Zypern:Ende der Geduld

Weil die Regierung Sanktionen gegen Belarus blockiert, verstärkt Brüssel den Druck auf Nikosia. Die Haltung schade der Glaubwürdigkeit der EU, heißt es.

Von Matthias Kolb, Brüssel

Am Morgen, nachdem der EU-Sondergipfel wegen eines Corona-Falls im Umfeld von Ratspräsident Charles Michel verschoben wurde, sind zwei Interpretationen zu hören. Es sei möglich, sagen EU-Beamte, dass bis zum neuen Termin am 1. und 2. Oktober das "positive Momentum" gebremst werde, das durch geduldige Diplomatie aufgebaut wurde. Denn Minuten nach der Nachricht, dass sich Michel gemäß belgischer Regeln in Quarantäne begeben werde, hatten die Türkei und Griechenland erklärt, die 2016 unterbrochenen Gespräche über die Ziehung der Seegrenzen im östlichen Mittelmeer fortzuführen. Ein wichtiger Schritt zur Deeskalation ist gemacht, aber angesichts der Emotionen kann in sieben Tagen viel schiefgehen.

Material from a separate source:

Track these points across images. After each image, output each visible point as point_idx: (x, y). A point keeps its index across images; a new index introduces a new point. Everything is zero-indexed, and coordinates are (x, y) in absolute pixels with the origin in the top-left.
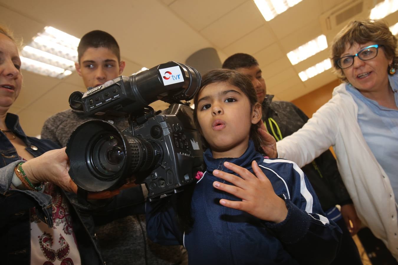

Die andere Sicht ist positiver: Die Staats- und Regierungschefs haben nun mehr Zeit, um Zypern zu überzeugen, Sanktionen gegen Belarus zu ermöglichen. Das Veto aus Nikosia schadet der Glaubwürdigkeit der EU. Gleichzeitig fordert Zypern neue Maßnahmen gegen die Türkei wegen der Erdgasbohrungen vor der eigenen Küste, die Zypern als illegal einstuft. Diese Strafen, die wohl Mitarbeiter des türkischen Energiekonzerns TPAO treffen würden, wären aus Sicht von Präsident Recep Tayyip Erdoğan eine Provokation, sagt ein mit der Sache befasster EU-Diplomat: "Dies ist eine Schwarz-Weiß-Situation." Am Dienstag hatte Erdoğan mit Michel und Bundeskanzlerin Angela Merkel in einer Videokonferenz gesprochen. Das Klima wurde als "offen" beschrieben, sprich: Es ging nicht nur diplomatisch zu, beide Seiten sprachen Streitpunkte in aller Deutlichkeit an.

Dies entspricht dem Ansatz von Ratspräsident Michel, der seit Wochen für Dialog wirbt und möglichst viele Akteure zusammenbringen will. Auch aus der Quarantäne dürfte er viel telefonieren, um Zyperns Präsident Nikos Anastasiades zu überzeugen, dass die EU die Souveränität und Anliegen seines Mitgliedsstaates verteidigt, aber Sanktionen mögliche Fortschritte gefährden. Auch andere Regierungschefs dürften zum Telefonhörer greifen. Dass die Geduld mit Nikosia zu Ende geht, zeigt die Aussage von Frankreichs Europaminister Clément Beaune. Präsident Emmanuel Macron unterstützt den Inselstaat auch militärisch. Beaune verriet Politico, was er seinem Kollegen aus Zypern gesagt habe: "Ihr solltet die Sanktionen gegen Belarus freigeben, denn ihr tut euch keinen Gefallen, sie mit der Türkei-Frage zu verknüpfen."

In Brüssel hofft man, dass Erdoğan einseitige Schritte unterlässt und akzeptiert, was er seit Wochen von allen Akteuren hört: EU-Sanktionen kann die Türkei nur abwenden, wenn sie verlässlicher wird. Nur dann sei denkbar, die für Ankara wichtigen Themen anzusprechen, also Visaliberalisierung, eine Erweiterung der Zollunion oder die Reform des 2016 geschlossenen Migrationspakts.